Given problem:
Convert the rows from the line containing "as H:MM AM/PM." through the line containing "11 AM line." into a JSON list of strings, one string per line. Leave out any blank lines.

Extracted information:
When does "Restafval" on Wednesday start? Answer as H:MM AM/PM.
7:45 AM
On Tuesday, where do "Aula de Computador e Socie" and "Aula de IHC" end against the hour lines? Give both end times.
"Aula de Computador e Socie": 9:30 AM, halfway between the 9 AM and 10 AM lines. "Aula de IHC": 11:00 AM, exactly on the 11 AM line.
---
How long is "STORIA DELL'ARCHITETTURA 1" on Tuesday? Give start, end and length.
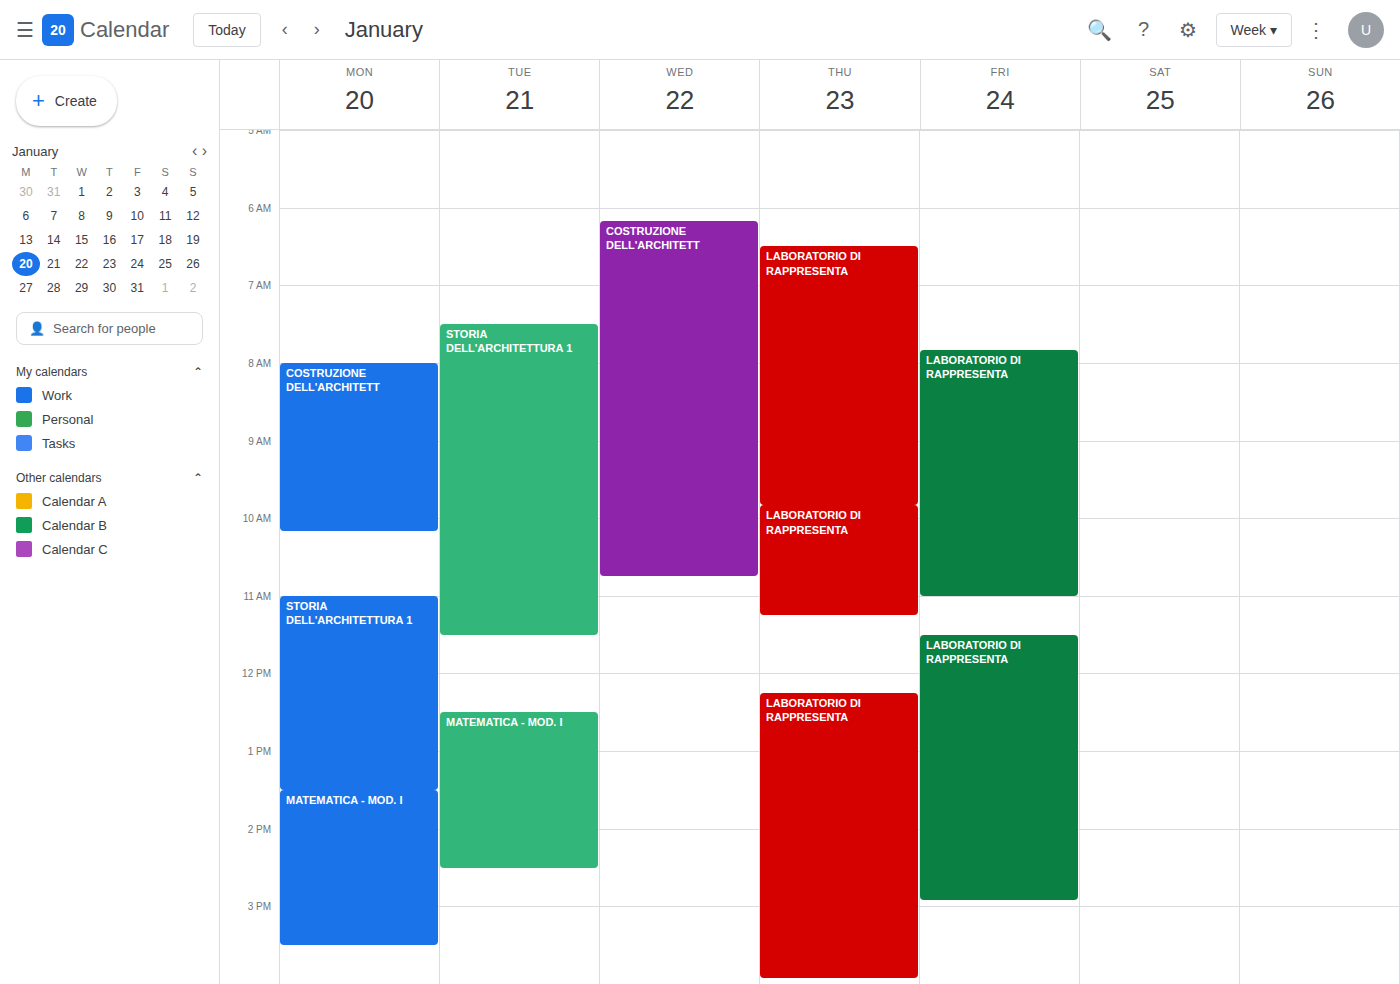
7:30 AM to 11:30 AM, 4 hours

Finished answer:
[
  "When does \"Restafval\" on Wednesday start? Answer as H:MM AM/PM.",
  "7:45 AM",
  "On Tuesday, where do \"Aula de Computador e Socie\" and \"Aula de IHC\" end against the hour lines? Give both end times.",
  "\"Aula de Computador e Socie\": 9:30 AM, halfway between the 9 AM and 10 AM lines. \"Aula de IHC\": 11:00 AM, exactly on the 11 AM line."
]